See men are a funny lot, I mean they never stop to astound me. In the past week also they've been coming out in their full glory and proving to me over and over again that one should only take their profession of love with a pinch of salt. Take for instance Kay, a guy I met when I was 13. I know what you're thinking and even I am aghast at the sort of dealings I had with men at that age. I hate to blow my own trumpet but I have been fighting away boys as old as 18 from the tender age of 12. I was a big girl for my age...my koko (you girls know) started at 8 and by 10 my aunt will tease me that my abo (bum) is starting to be visible. I didn't take much notice of these changes going through my body because after all it was my body and I still sucked my fingers. Ahem, yes I didn't stop sucking my fingers until JS2 so yes I was a big baby. No one new my secret of course, except my brothers.
Sorry to deviate, anyway Kay was a guy I met in Lagos during the long break we have after the JS3 exams. We both liked each other but as we were both young we knew our boundaries even though he had finished secondary school by then. I remember us dancing to the song 'I swear' in their living room but that was how far we went. Well maybe we shared a chaste kiss sha...after all one does't become pregnant from a kiss even though our parents lied to us that we will. What bull thinking of it now. Anyways as I don't live in Lagos, I had to go back to my home town at the end of the holidays and inadvertently said my goodbye to Kay. I still haven't seen him up till today except that a few weeks ago we jammed on FB. Yes almighty FB. Naturally there was excitement and all. He's now a big boy and works for a oil company in Lagos. He called me and we spoke for hours. Next day I receive an email from him saying lets start again from where we paused except that he was forgetting a little information on his FB page that he was engaged. I was quick to call his attention to it and lo and behold man went to quickly change his status from engaged to networking. What gives? Men I ask una why bother?

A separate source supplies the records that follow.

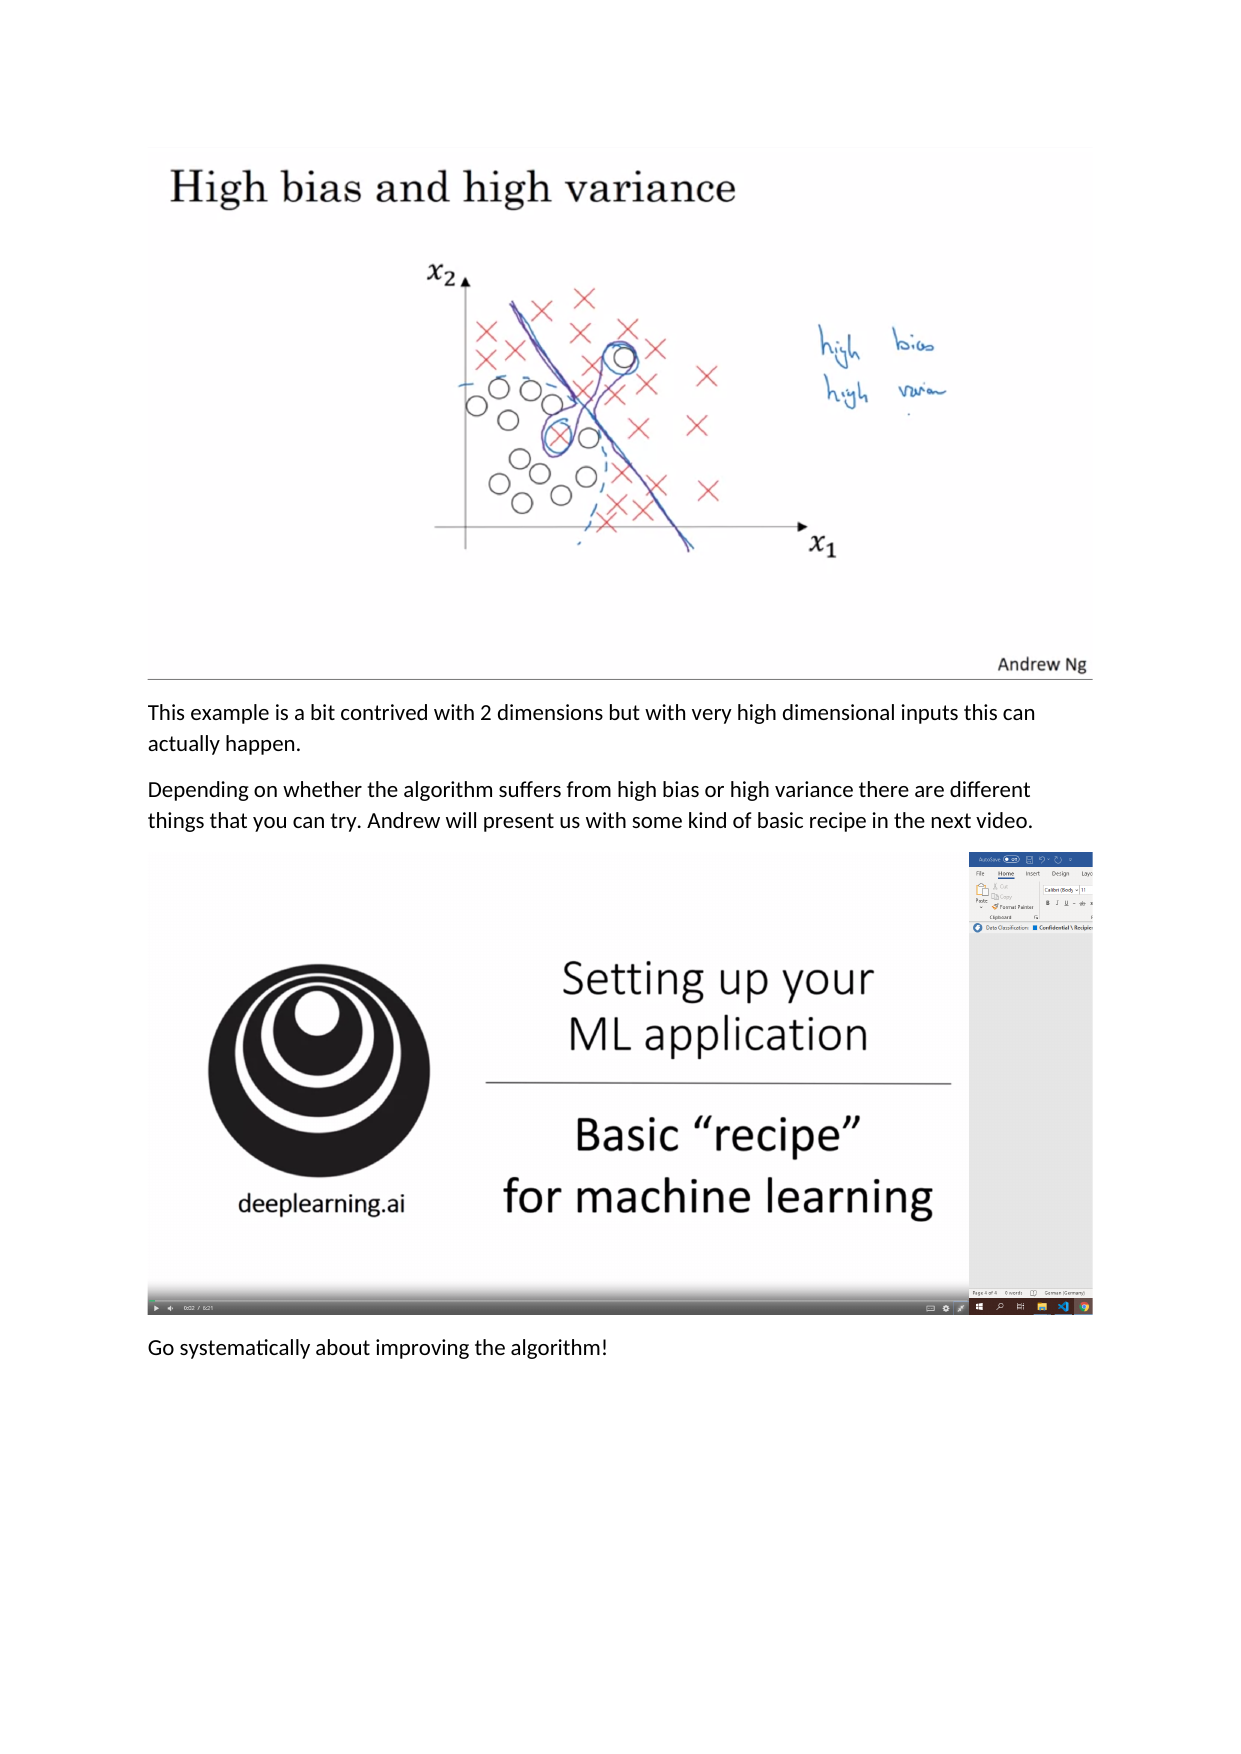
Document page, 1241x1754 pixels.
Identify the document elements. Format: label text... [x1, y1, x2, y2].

picture [147, 852, 1093, 1315]
picture [147, 147, 1093, 680]
text Depending on whether the algorithm suffers from high bias or high variance there are different things that you can try. Andrew will present us with some kind of basic recipe in the next video. [148, 776, 1093, 834]
text This example is a bit contrived with 2 dimensions but with very high dimensional inputs this can actually happen. [148, 698, 1093, 757]
text Go systematically about improving the algorithm! [148, 1333, 1093, 1361]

The two other interesting encounter I had with men all trying to get into my pants involved one 24 year old guy. Admittedly I was the one who added him on FB but that was because I thought he was an old friend. By the time we got talking I found he was not the one but that was enough time for him to confess undying love. I told man that I was 2 years older than him that I preferred my men mature both in age and mental faculties and he went on about how he didn't know I was older blablabla that he cant even go there too cos his parents would not approve and that he just couldn't handle an older woman. Just as I thought I had seen the back of him he contacts me again to say he couldn't get me off his mind and that he wanted us to get married. All this happened within 2 weeks. Now I'm wondering if I give these men impression that I'm stupid or desperate because I felt rather insulted that one small 24 year old boy will attempt to get into my pants with the promise of marriage. I really don't know where I got the strength to send him on his way without cursing his father.
The last but not the least was another old time friend who had 'engaged' on his FB profile too only to spend 1 hour with me on the phone last night saying he thinks that his fiancée of 4 years is wrong for him. When I asked him why, he obviously didn't have any tangible reason. Long and short of it was that he's always had a thing for me and he feels that God brought us back together for a reason. Hello! So ri ila loju mi ni? (Do I look like I've got tribal marks on my face...a derogatory phrase that suggests one is not socially savvy).
Well that's a glimpse of what has been going on with me in that wise o and frankly its really making it easier for me to remain single. If these are the calibre of men available these days I'll gladly remain single. I really don't know why men think women are stupid. I know there were those days when women hung to every word a man said to them, believing his every promise and having their hearts shattered in the end. But this is the 21st century and it seems that men are still stuck in the mentality of the twentieth or nineteenth century. A man need not tell a lie about what he wants because a woman can see right through these days. I believe women today often go into a relationship with their eyes and ears open and they know what to expect. A decision to date is no longer reliant on the man's lyrics or empty promises but on what the lady feels is good for her at the time. So please men go back to the drawing board and do away with all your annoying wooing tactics. Frankly its so jaded!